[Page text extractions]

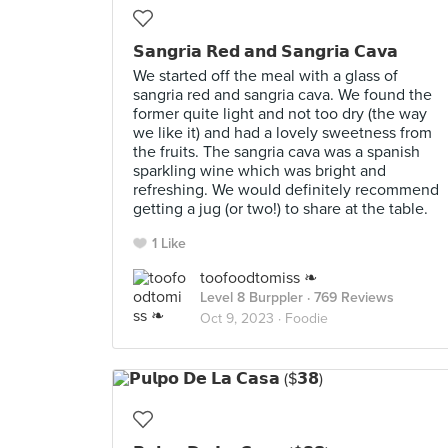
𝗦𝗮𝗻𝗴𝗿𝗶𝗮 𝗥𝗲𝗱 𝗮𝗻𝗱 𝗦𝗮𝗻𝗴𝗿𝗶𝗮 𝗖𝗮𝘃𝗮
We started off the meal with a glass of
sangria red and sangria cava. We found the
former quite light and not too dry (the way
we like it) and had a lovely sweetness from
the fruits. The sangria cava was a spanish
sparkling wine which was bright and
refreshing. We would definitely recommend
getting a jug (or two!) to share at the table.
1 Like
toofoodtomiss ❧
Level 8 Burppler
· 769 Reviews
Oct 9, 2023 ·
Foodie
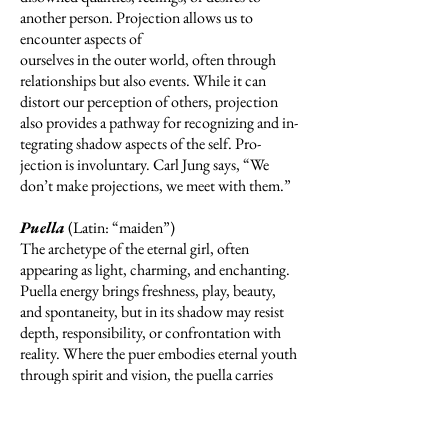
another person. Projection allows us to
encounter aspects of
ourselves in the outer world, often through
relationships but also events. While it can
distort our perception of others, projection
also provides a pathway for recognizing and in­
tegrating shadow aspects of the self. Pro-
jection is involuntary. Carl Jung says, “We
don’t make projections, we meet with them.”
Puella
(Latin: “maiden”)
The archetype of the eternal girl, often
appearing as light, charming, and enchanting.
Puella energy brings freshness, play, beauty,
and spontaneity, but in its shadow may resist
depth, responsibility, or confrontation with
reality. Where the puer embodies eternal youth
through spirit and vision, the puella carries
eternal girl through allure and possibility.
Integrated, she offers renewal, grace, and a vital
connection to imagination, but when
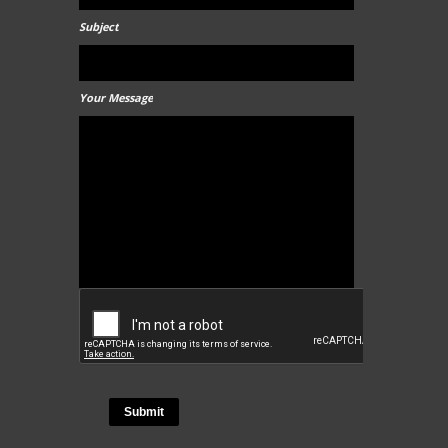
Subject
Your Message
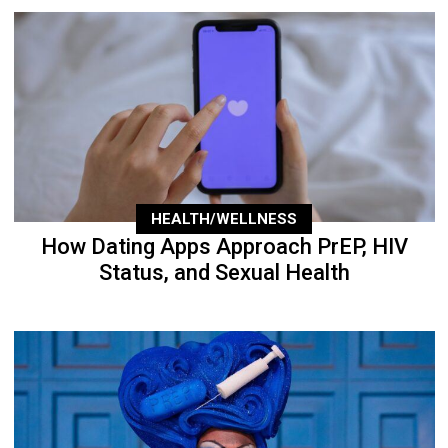
HEALTH/WELLNESS
How Dating Apps Approach PrEP, HIV
Status, and Sexual Health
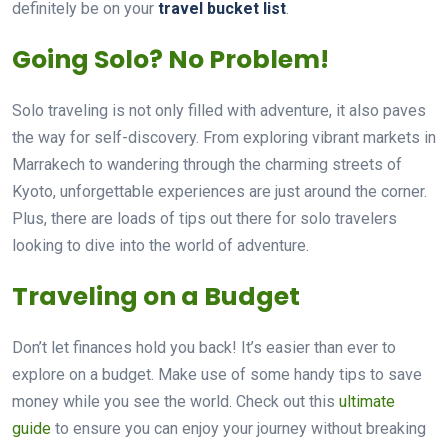
definitely be on your
travel bucket list
.
Going Solo? No Problem!
Solo traveling is not only filled with adventure, it also paves
the way for self-discovery. From exploring vibrant markets in
Marrakech to wandering through the charming streets of
Kyoto, unforgettable experiences are just around the corner.
Plus, there are loads of tips out there for solo travelers
looking to dive into the world of adventure.
Traveling on a Budget
Don’t let finances hold you back! It’s easier than ever to
explore on a budget. Make use of some handy tips to save
money while you see the world. Check out this
ultimate
guide
to ensure you can enjoy your journey without breaking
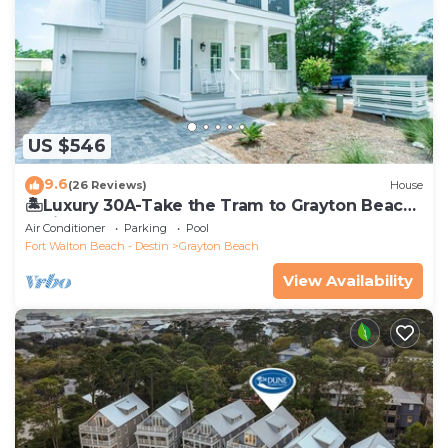
US $546
9.6
(26 Reviews)
House
🏝️Luxury 30A-Take the Tram to Grayton Beach-
4 Bikes-4BR GRAYTest 30A Beach House
Air Conditioner
Parking
Pool
Fort Walton Beach - Destin
Grayton Beach
View Availability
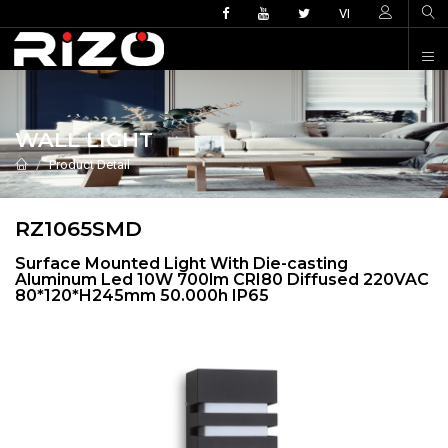
VI
WALL LIGHT
Product Detail
RZ1065SMD
Surface Mounted Light With Die-casting
Aluminum Led 10W 700lm CRI80 Diffused 220VAC
80*120*H245mm 50.000h IP65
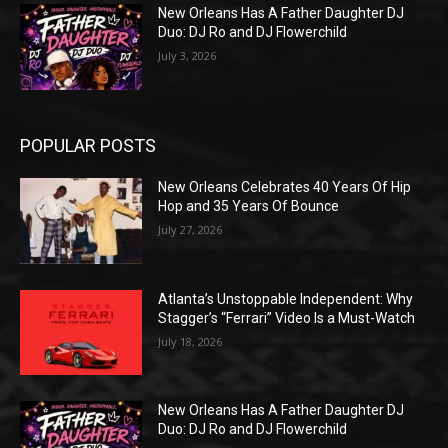
New Orleans Has A Father Daughter DJ
Duo: DJ Ro and DJ Flowerchild
July 3, 2026
POPULAR POSTS
New Orleans Celebrates 40 Years Of Hip
Hop and 35 Years Of Bounce
July 27, 2026
Atlanta’s Unstoppable Independent: Why
Stagger’s “Ferrari” Video Is a Must-Watch
July 18, 2026
New Orleans Has A Father Daughter DJ
Duo: DJ Ro and DJ Flowerchild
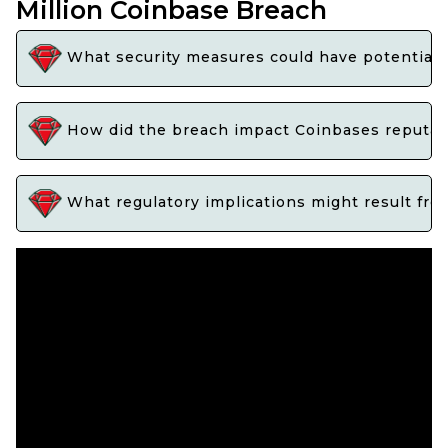
Million Coinbase Breach
What security measures could have potentiall
How did the breach impact Coinbases reputati
What regulatory implications might result fro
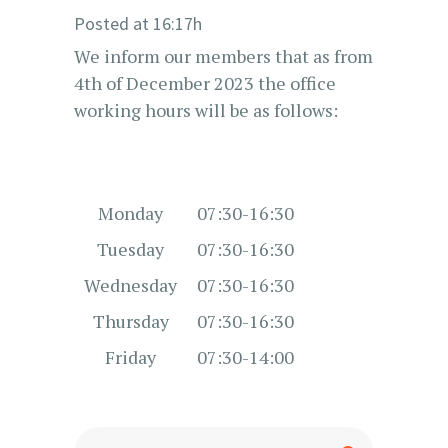
Posted at 16:17h
We inform our members that as from
4th of December 2023 the office
working hours will be as follows:
Monday
07:30-16:30
Tuesday
07:30-16:30
Wednesday
07:30-16:30
Thursday
07:30-16:30
Friday
07:30-14:00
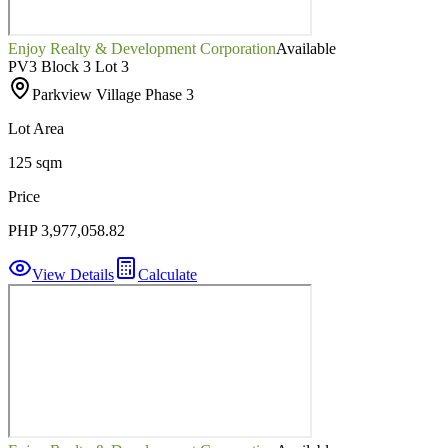
Enjoy Realty & Development Corporation
Available
PV3 Block 3 Lot 3
Parkview Village Phase 3
Lot Area
125 sqm
Price
PHP 3,977,058.82
View Details
Calculate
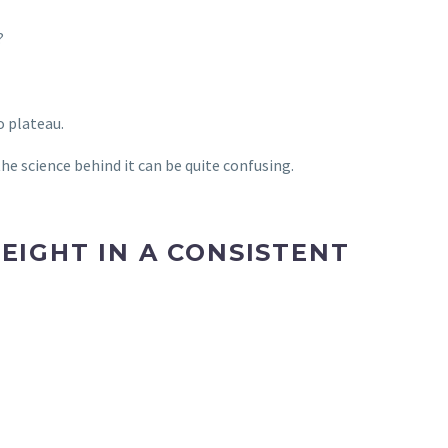
?
o plateau.
he science behind it can be quite confusing.
EIGHT IN A CONSISTENT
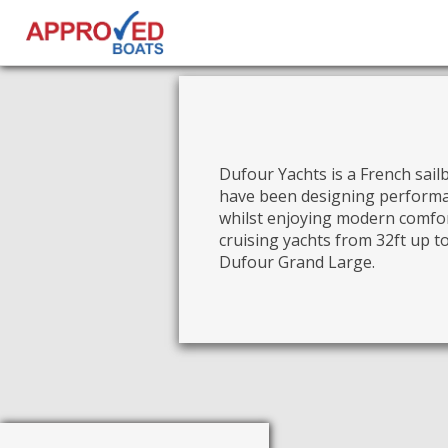
Dufour Yachts is a French sai
have been designing performan
whilst enjoying modern comfor
cruising yachts from 32ft up t
Dufour Grand Large.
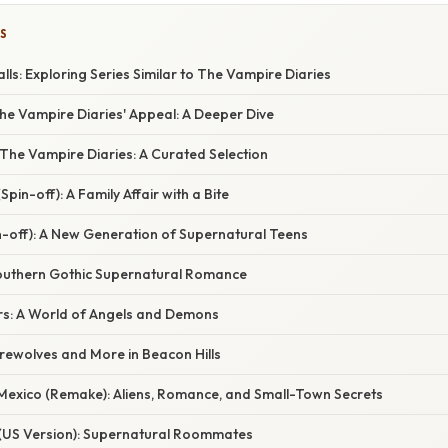
S
lls: Exploring Series Similar to The Vampire Diaries
he Vampire Diaries' Appeal: A Deeper Dive
o The Vampire Diaries: A Curated Selection
(Spin-off): A Family Affair with a Bite
n-off): A New Generation of Supernatural Teens
Southern Gothic Supernatural Romance
s: A World of Angels and Demons
rewolves and More in Beacon Hills
 Mexico (Remake): Aliens, Romance, and Small-Town Secrets
(US Version): Supernatural Roommates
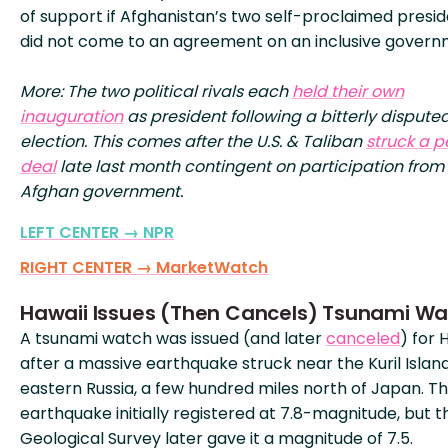
of support if Afghanistan’s two self-proclaimed presi
did not come to an agreement on an inclusive govern
More: The two political rivals each
held their own
inauguration
as president following a bitterly dispute
election. This comes after the U.S. & Taliban
struck a 
deal
late last month contingent on participation from
Afghan government.
LEFT CENTER → NPR
RIGHT CENTER → MarketWatch
Hawaii Issues (Then Cancels) Tsunami W
A tsunami watch was issued (and later
canceled
) for 
after a massive earthquake struck near the Kuril Island
eastern Russia, a few hundred miles north of Japan. T
earthquake initially registered at 7.8-magnitude, but th
Geological Survey later gave it a magnitude of 7.5.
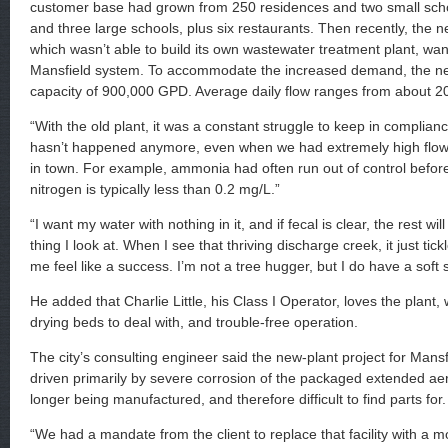
customer base had grown from 250 residences and two small scho
and three large schools, plus six restaurants. Then recently, the ne
which wasn’t able to build its own wastewater treatment plant, wan
Mansfield system. To accommodate the increased demand, the ne
capacity of 900,000 GPD. Average daily flow ranges from about 
“With the old plant, it was a constant struggle to keep in complian
hasn’t happened anymore, even when we had extremely high flow
in town. For example, ammonia had often run out of control bef
nitrogen is typically less than 0.2 mg/L.”
“I want my water with nothing in it, and if fecal is clear, the rest will f
thing I look at. When I see that thriving discharge creek, it just ti
me feel like a success. I’m not a tree hugger, but I do have a soft 
He added that Charlie Little, his Class I Operator, loves the plant
drying beds to deal with, and trouble-free operation.
The city’s consulting engineer said the new-plant project for Mansf
driven primarily by severe corrosion of the packaged extended ae
longer being manufactured, and therefore difficult to find parts for.
“We had a mandate from the client to replace that facility with a 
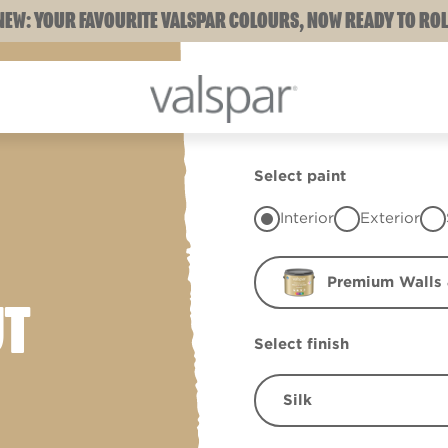
NEW: YOUR FAVOURITE VALSPAR COLOURS, NOW READY TO ROL
Select paint
Interior
Exterior
Premium Walls 
UT
Select finish
Silk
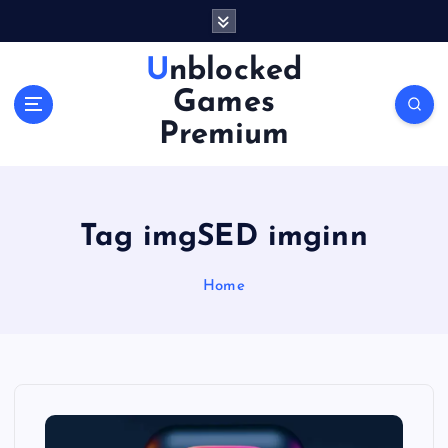
S
k
i
Unblocked
p
Games
t
o
Premium
c
o
n
t
Tag imgSED imginn
e
n
Home
t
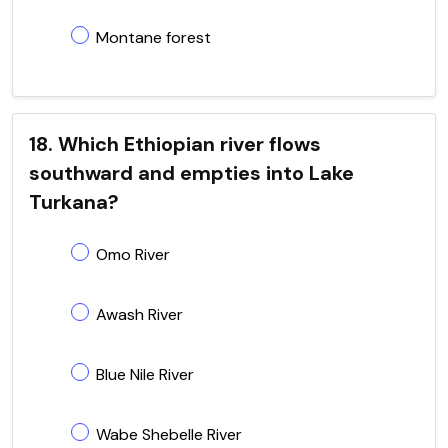
Montane forest
18. Which Ethiopian river flows
southward and empties into Lake
Turkana?
Omo River
Awash River
Blue Nile River
Wabe Shebelle River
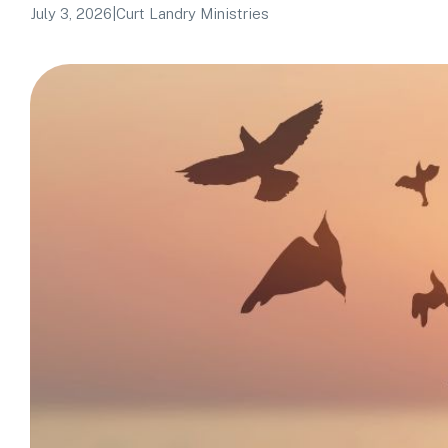
July 3, 2026
|
Curt Landry Ministries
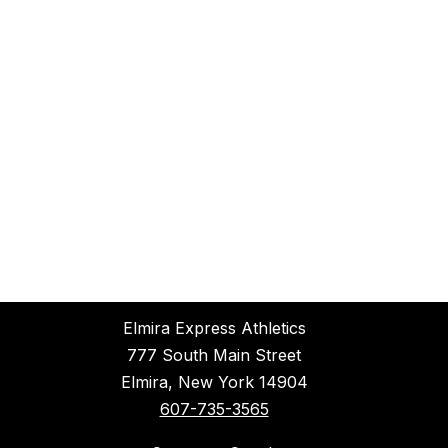
Elmira Express Athletics
777 South Main Street
Elmira, New York 14904
607-735-3565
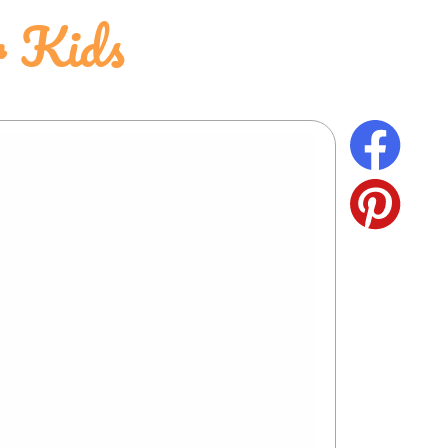
r Kids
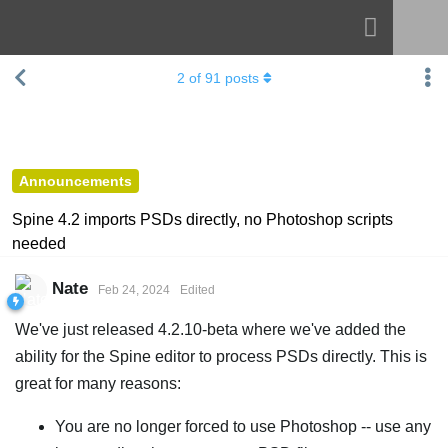
Navigation
Esoteric Software
2
of
91
posts
Spine
HOME
Features
BLOG
Showcase
Announcements
FORUM
Runtimes
Spine 4.2 imports PSDs directly, no Photoshop scripts
needed
Learn
SUPPORT
FAQ
Nate
Feb 24, 2024
Edited
Try Now
We've just released 4.2.10-beta where we've added the
ability for the Spine editor to process PSDs directly. This is
Purchase
great for many reasons:
You are no longer forced to use Photoshop -- use any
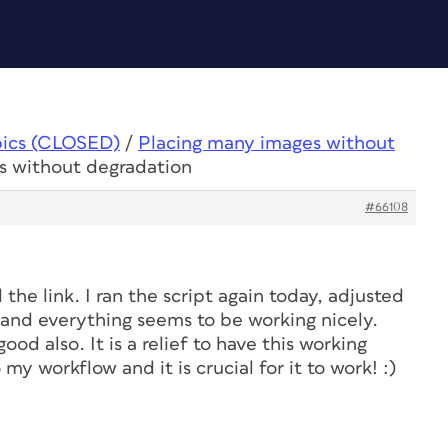
pics (CLOSED)
/
Placing many images without
s without degradation
#66108
the link. I ran the script again today, adjusted
, and everything seems to be working nicely.
od also. It is a relief to have this working
 my workflow and it is crucial for it to work! :)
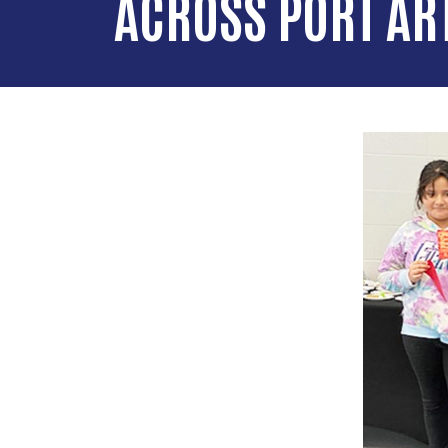
ACROSS PORT AR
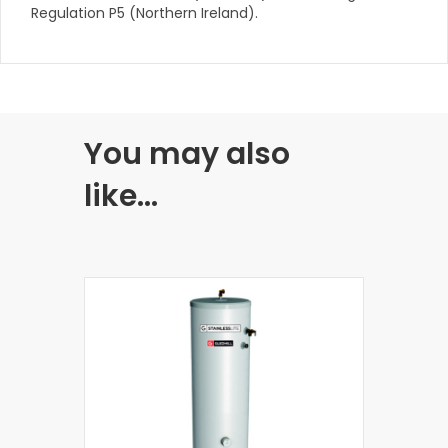
Regulation P5 (Northern Ireland).
You may also
like…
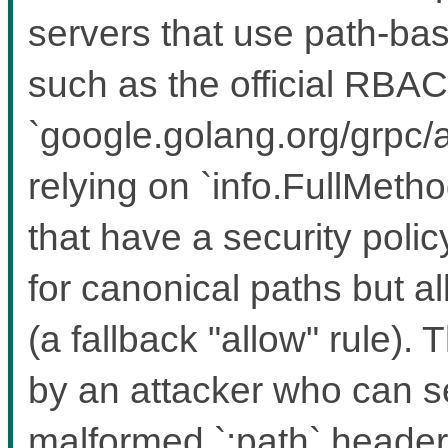
servers that use path-bas
such as the official RBAC
`google.golang.org/grpc/a
relying on `info.FullMeth
that have a security polic
for canonical paths but a
(a fallback "allow" rule). 
by an attacker who can 
malformed `:path` headers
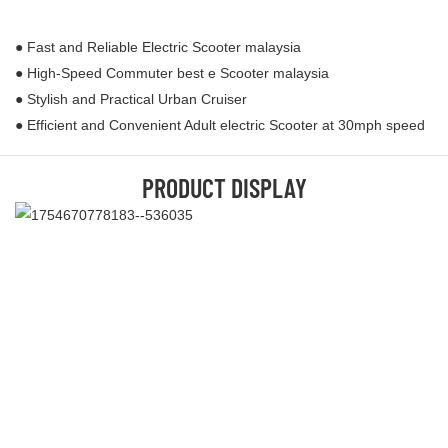
● Fast and Reliable Electric Scooter malaysia
● High-Speed Commuter best e Scooter malaysia
● Stylish and Practical Urban Cruiser
● Efficient and Convenient Adult electric Scooter at 30mph speed
PRODUCT DISPLAY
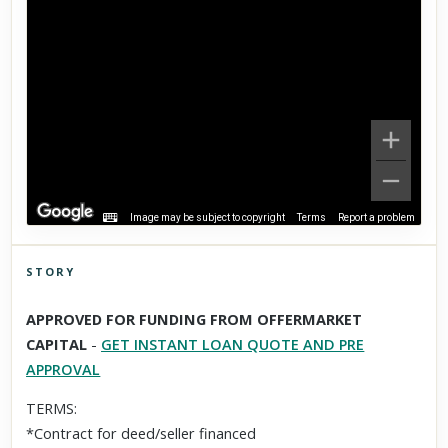
Image may be subject to copyright
Terms
Report a problem
STORY
Click to explore Street View
APPROVED FOR FUNDING FROM OFFERMARKET
Scroll past freely — Street View won't take over until you
CAPITAL
-
GET INSTANT LOAN QUOTE AND PRE
activate it.
APPROVAL
TERMS:
*Contract for deed/seller financed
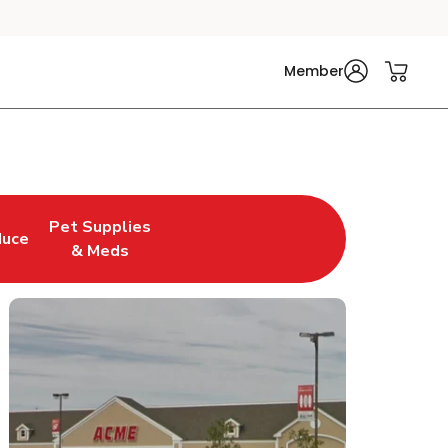
Member
Pet Supplies
duce
n New Tab
 Opens in New Tab
Link Opens in New Tab
& Meds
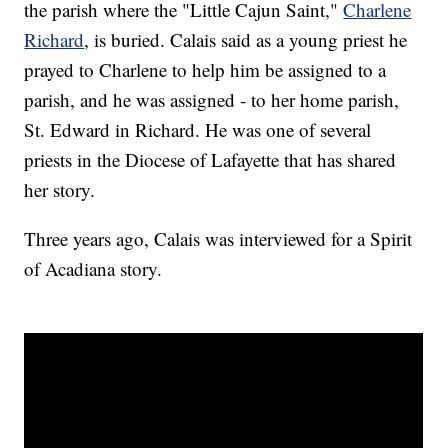
the parish where the "Little Cajun Saint,"
Charlene
Richard
, is buried. Calais said as a young priest he
prayed to Charlene to help him be assigned to a
parish, and he was assigned - to her home parish,
St. Edward in Richard. He was one of several
priests in the Diocese of Lafayette that has shared
her story.
Three years ago, Calais was interviewed for a Spirit
of Acadiana story.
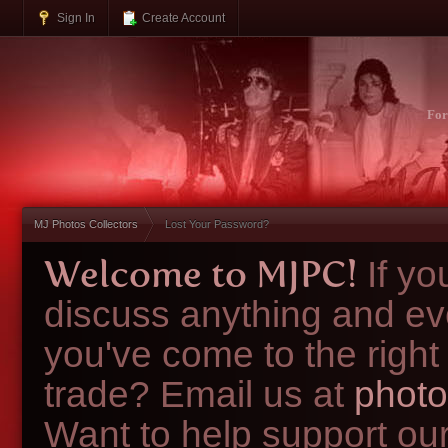
Sign In
Create Account
Fo
MJ Photos Collectors
Lost Your Password?
Welcome to MJPC!
If y
discuss anything and ev
you've come to the right
trade? Email us at
photo
Want to help support ou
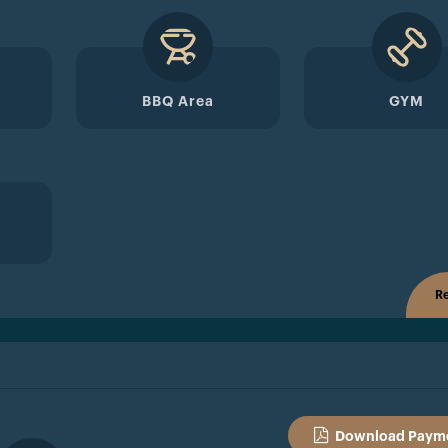
BBQ Area
GYM
Re
Download Payme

• Work item
Copy out the lines from the start of the items through the line containing "refreshing. We would definitely recommend", keeping both ends. Leave the pictures out of your answer.

• Response to the exercise
𝗦𝗮𝗻𝗴𝗿𝗶𝗮 𝗥𝗲𝗱 𝗮𝗻𝗱 𝗦𝗮𝗻𝗴𝗿𝗶𝗮 𝗖𝗮𝘃𝗮
We started off the meal with a glass of
sangria red and sangria cava. We found the
former quite light and not too dry (the way
we like it) and had a lovely sweetness from
the fruits. The sangria cava was a spanish
sparkling wine which was bright and
refreshing. We would definitely recommend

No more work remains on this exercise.